Not sure that I am even going to be able to export by collections as they are now. I was successful on one of the small collections from ERIC (also hosted by ProQuest), but just got the same error one of the smaller PSYCInfo collections (1076 parent items, 21180 total items). Report ID for that error is 75680549- think it is also an out of memory error.
Maybe I can split the larger collections up and export that way. Is the "out of memory" error connected to the size of the whole library or just to the collection you are exporting? If it is still being affected by the gigantic library, maybe I can delete collections as I export them (I do have several backups of this library)?
Thanks for your continued help with this.
Also, keep in mind that if you "Remove collection" instead of "Delete collection and Items...", the items will end up at the root of your library. So if you want to be deleting collections as you go, you may want to export the "unfiled items" pseudo-collection first.
Just to give a quick update- after exporting around 80 RDF files (I had to split up my collections into 2 a few different files), and re-importing them as instructed above, the library is functioning so much better. Duplicates are taking about 5 seconds to merge now.
This might be something that you all should consider adding or making more clear for those of us unfortunate enough to be restricted to ProQuest for many of our main databases. The RIS files seemed like a good option for us because we could re-import them later if needed and it seemed quicker than using the folder icon at the time. The library was gradually getting slower as I imported these files, but I thought that was just typically of larger libraries. Obviously knowing what I know now, I should have inquired sooner to figure out what was going on. But it would be helpful to save others the pain of this in the future, especially those working with large libraries.
Thanks!
I had imported about a third of my original library (the first three years of my search) so that I could go ahead and work on the duplicates for those years. We are exporting to Filemaker for abstract screening, so my main goal was just to get the first couple years of my search into Filemaker first. That all worked fine.
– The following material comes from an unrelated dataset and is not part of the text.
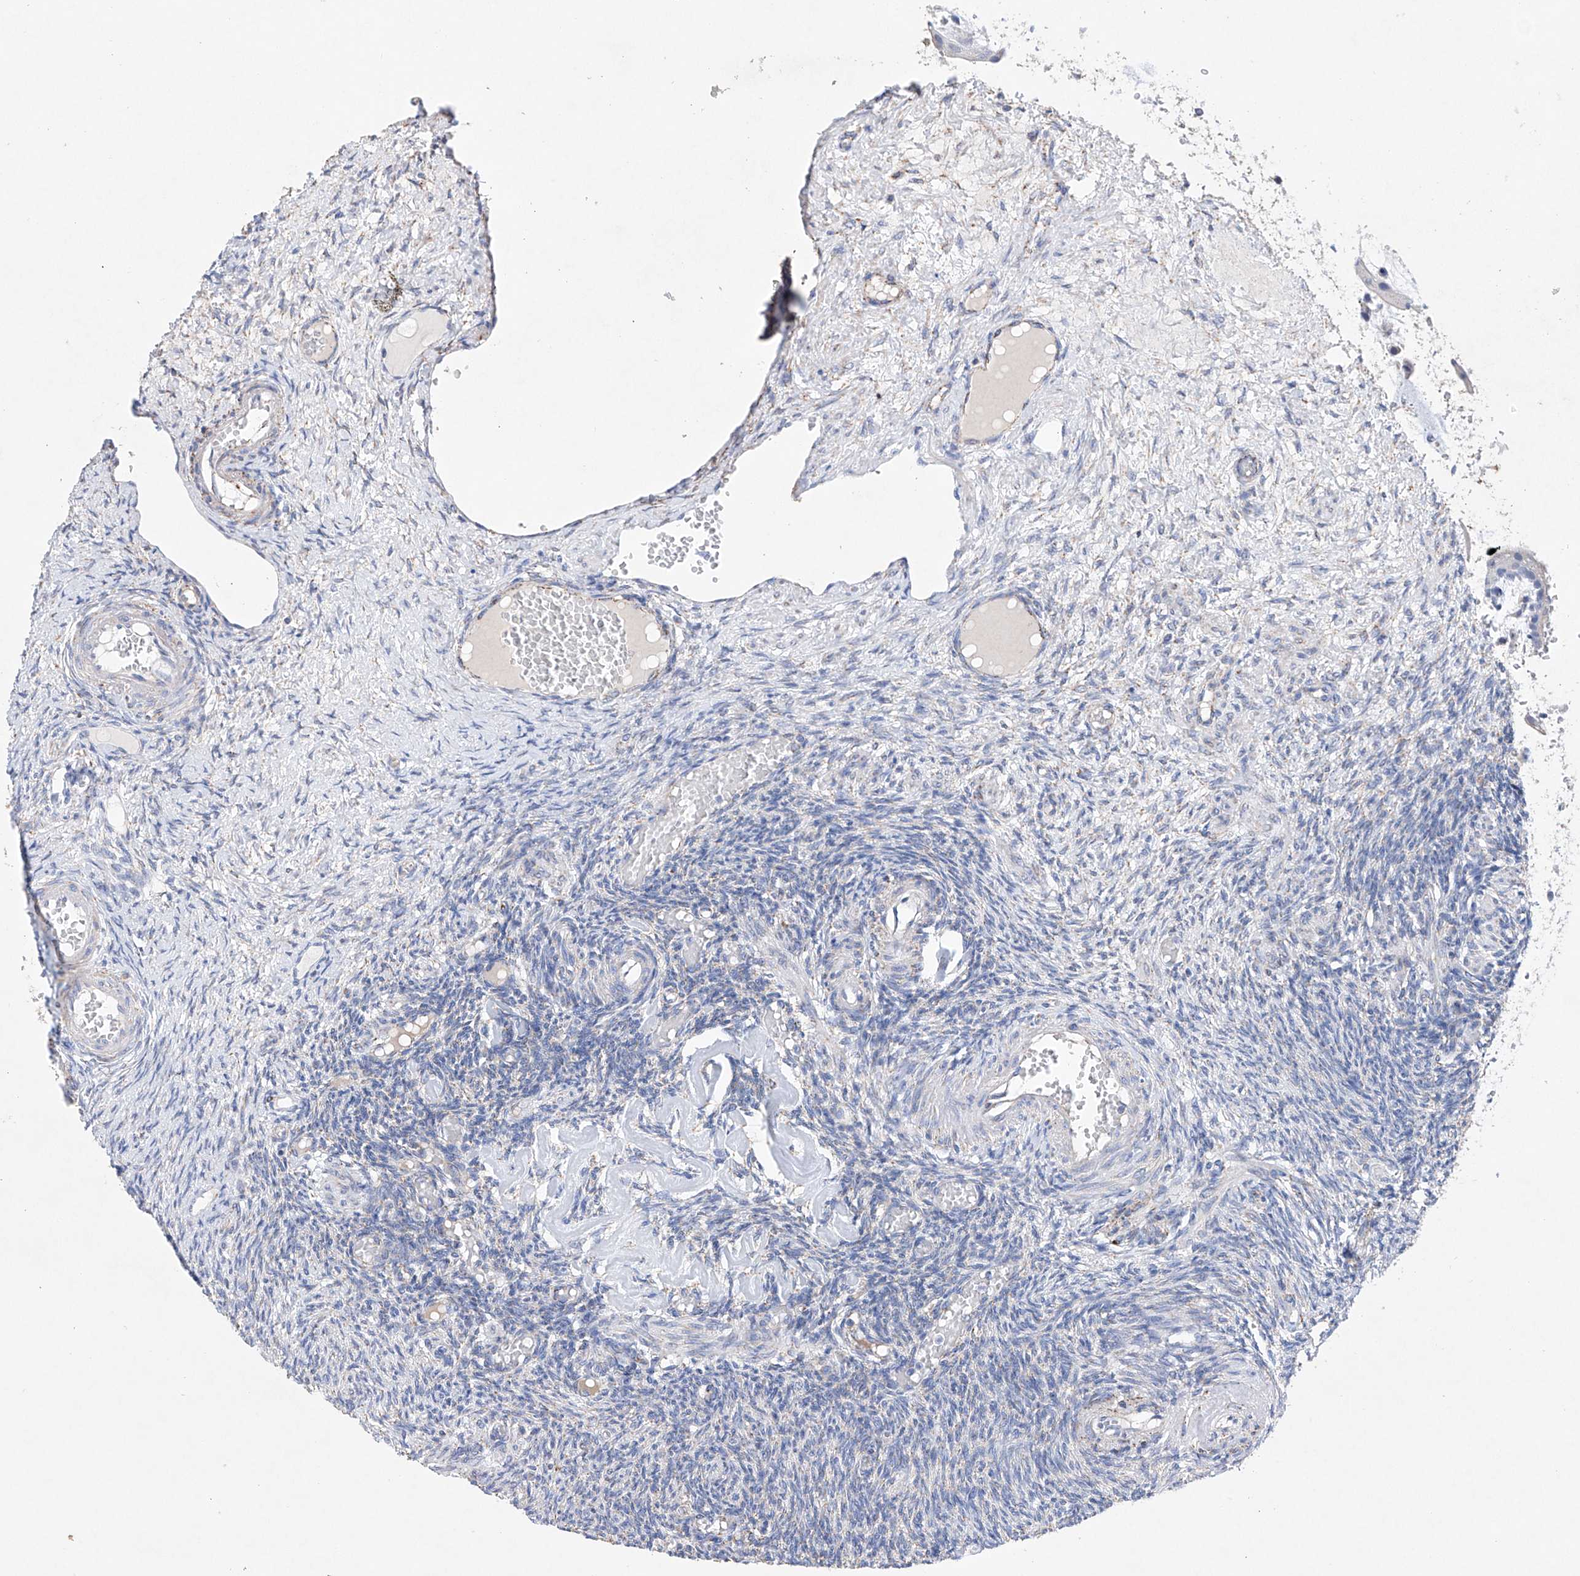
{"staining": {"intensity": "negative", "quantity": "none", "location": "none"}, "tissue": "ovary", "cell_type": "Ovarian stroma cells", "image_type": "normal", "snomed": [{"axis": "morphology", "description": "Normal tissue, NOS"}, {"axis": "topography", "description": "Ovary"}], "caption": "Immunohistochemistry (IHC) of benign ovary demonstrates no staining in ovarian stroma cells.", "gene": "NRROS", "patient": {"sex": "female", "age": 27}}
Now that I am trying to import the rest of my RDF files, I am getting an error message on several of the RDF files- saying the file is not in a supported format. The first set I imported worked fine (and others in this new batch) so I'm not sure what happened. Should I send one of these files or is there something I should look for?
As for where to post information about this issue, I remember reading through the known translator issues for ProQuest and being concerned that if I tried to pull down a large number of files that it may stop working. This was part of the reason I choose to go with RIS. So I know that its not a translator issue, but you might include a note there to caution people from using RIS with ProQuest also.
It also might be helpful to have a general section about how to troubleshoot a slow library- things to check for, when to know when something is wrong rather than just a product of a large library. This might be a good place for the information about tags and how they can slow things down as well.
If you don't care about the file being public, you can paste its contents (open in a text editor to copy) to https://gist.github.com/ or you can put it in your dropbox (or the like) and share the link here
There is a syntax error in the abstract on l. 612 of the style, but removing that doesn't seem to help, either. I'm not quite sure what's going, but can reproduce the issue.